Numbers 2 and 3 represent low precision rather than errors, but can also be fatal, if undetected and taken as actual localities, for example in distribution modelling.
Please find a detailed tutorial on how to clean occurrence records (e.g. from GBIF) here and how to clean fossil data (e.g. from PBDB) here.
clean_dataset
The clean_dataset function implements tests to identify these problems on a data set level. A data set can in this context can be any meaningful cluster of occurrence records, i.e from the same museum, or the same collector, etc. Output is a summary data.frame with summarizing flags for each test and dataset (note that you can change the level of detail in the output with the output flag). We generally recommend to double check the results, in particular of the periodicity test. IN general power of the test increases with data set size and geographic extent. The test can be made more conservative using the periodicity.thresh argument.

---------------

# Your goal
Please write out, word for word, the part of the occurrence-record cleaning text that starts with "Please find a" and finishes with "the periodicity.thresh argument.".

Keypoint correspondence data

---------------

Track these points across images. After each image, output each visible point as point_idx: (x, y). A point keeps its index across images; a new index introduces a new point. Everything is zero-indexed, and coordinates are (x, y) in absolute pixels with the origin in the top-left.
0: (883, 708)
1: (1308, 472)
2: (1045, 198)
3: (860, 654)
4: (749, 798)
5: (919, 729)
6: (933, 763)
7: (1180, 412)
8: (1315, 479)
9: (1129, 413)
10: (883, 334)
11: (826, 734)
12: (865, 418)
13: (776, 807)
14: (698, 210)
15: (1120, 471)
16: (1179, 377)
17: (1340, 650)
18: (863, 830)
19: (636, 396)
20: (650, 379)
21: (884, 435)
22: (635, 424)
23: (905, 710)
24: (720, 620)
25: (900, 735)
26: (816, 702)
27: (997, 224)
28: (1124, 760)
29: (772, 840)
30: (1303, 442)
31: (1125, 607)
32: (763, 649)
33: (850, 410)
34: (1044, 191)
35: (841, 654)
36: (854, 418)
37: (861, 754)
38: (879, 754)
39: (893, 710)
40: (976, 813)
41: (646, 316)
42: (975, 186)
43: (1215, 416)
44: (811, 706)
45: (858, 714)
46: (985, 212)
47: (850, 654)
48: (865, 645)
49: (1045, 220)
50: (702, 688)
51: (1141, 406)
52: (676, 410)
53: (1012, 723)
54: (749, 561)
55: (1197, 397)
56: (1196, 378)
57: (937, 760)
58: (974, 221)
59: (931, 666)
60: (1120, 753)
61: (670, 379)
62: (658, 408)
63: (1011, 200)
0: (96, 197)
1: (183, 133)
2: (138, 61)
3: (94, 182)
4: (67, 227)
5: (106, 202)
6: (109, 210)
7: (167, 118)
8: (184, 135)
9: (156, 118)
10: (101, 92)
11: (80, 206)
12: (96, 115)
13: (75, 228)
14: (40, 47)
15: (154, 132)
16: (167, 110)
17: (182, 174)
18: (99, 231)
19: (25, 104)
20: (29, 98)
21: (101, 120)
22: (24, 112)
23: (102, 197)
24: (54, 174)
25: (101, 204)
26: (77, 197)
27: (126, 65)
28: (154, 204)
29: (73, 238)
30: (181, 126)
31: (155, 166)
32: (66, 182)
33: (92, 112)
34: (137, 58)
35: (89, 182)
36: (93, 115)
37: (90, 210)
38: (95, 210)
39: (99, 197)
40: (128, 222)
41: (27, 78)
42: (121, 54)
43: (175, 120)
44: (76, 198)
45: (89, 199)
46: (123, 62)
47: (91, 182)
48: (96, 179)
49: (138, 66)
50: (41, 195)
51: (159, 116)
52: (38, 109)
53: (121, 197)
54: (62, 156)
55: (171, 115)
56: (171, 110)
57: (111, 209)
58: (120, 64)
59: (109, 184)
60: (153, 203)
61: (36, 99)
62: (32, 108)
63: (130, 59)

---------------

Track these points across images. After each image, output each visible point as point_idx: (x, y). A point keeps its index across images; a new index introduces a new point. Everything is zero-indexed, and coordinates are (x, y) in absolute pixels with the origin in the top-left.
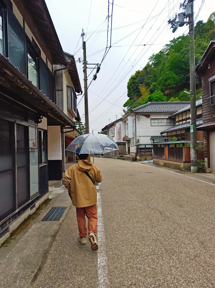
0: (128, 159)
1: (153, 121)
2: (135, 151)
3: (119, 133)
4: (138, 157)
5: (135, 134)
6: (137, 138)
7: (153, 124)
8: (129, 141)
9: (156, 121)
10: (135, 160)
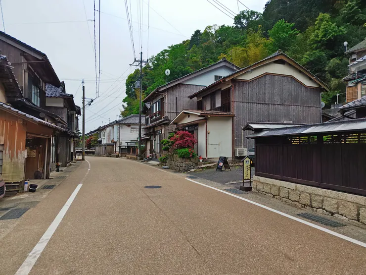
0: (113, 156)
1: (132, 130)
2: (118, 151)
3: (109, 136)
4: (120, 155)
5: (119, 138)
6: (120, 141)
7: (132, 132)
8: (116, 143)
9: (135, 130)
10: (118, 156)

---------------

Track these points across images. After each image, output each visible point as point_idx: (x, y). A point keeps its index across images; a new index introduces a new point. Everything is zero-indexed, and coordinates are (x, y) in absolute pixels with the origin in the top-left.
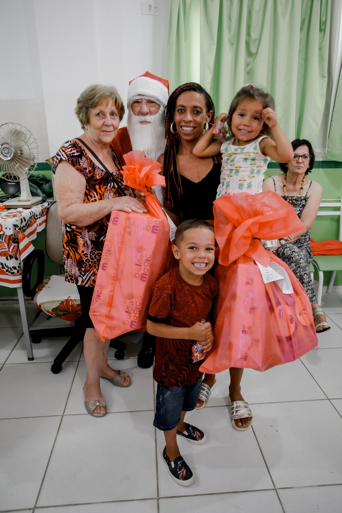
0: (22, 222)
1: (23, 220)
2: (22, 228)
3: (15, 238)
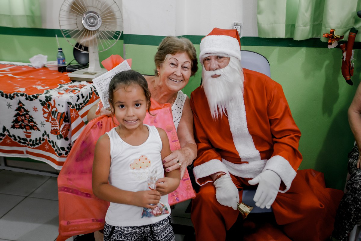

---------------

# Exercise result
Please find a detailed tutorial on how to clean occurrence records (e.g. from GBIF) here and how to clean fossil data (e.g. from PBDB) here.
clean_dataset
The clean_dataset function implements tests to identify these problems on a data set level. A data set can in this context can be any meaningful cluster of occurrence records, i.e from the same museum, or the same collector, etc. Output is a summary data.frame with summarizing flags for each test and dataset (note that you can change the level of detail in the output with the output flag). We generally recommend to double check the results, in particular of the periodicity test. IN general power of the test increases with data set size and geographic extent. The test can be made more conservative using the periodicity.thresh argument.